## INSTRUCTIONS TO FOLLOW
Look at each line of the listing. Copy those that hold the string "pixel".

··· ENTRIES SHOWN ···

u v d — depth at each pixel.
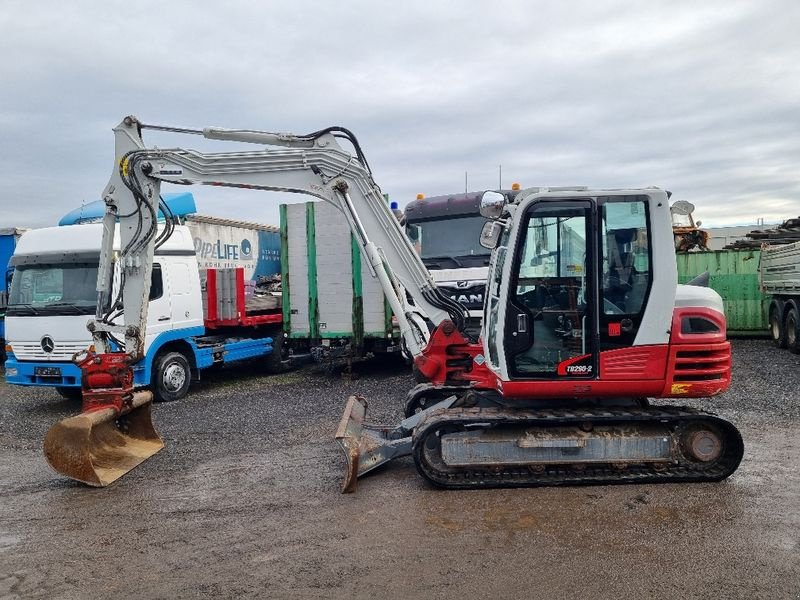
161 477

···
··· ENTRIES SHOWN ···

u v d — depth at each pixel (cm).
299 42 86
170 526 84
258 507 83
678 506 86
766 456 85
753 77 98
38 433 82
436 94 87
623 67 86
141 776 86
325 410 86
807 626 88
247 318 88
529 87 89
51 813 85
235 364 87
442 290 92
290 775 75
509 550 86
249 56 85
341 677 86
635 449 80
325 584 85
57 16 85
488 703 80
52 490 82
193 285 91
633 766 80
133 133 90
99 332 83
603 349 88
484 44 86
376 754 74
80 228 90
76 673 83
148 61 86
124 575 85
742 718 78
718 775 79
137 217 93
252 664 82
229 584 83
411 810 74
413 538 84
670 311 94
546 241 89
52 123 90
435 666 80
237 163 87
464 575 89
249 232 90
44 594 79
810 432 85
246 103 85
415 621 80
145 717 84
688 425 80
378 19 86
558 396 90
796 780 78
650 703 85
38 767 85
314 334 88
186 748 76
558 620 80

···

## ANSWER TO THIS TASK
u v d — depth at each pixel.
u v d — depth at each pixel (cm).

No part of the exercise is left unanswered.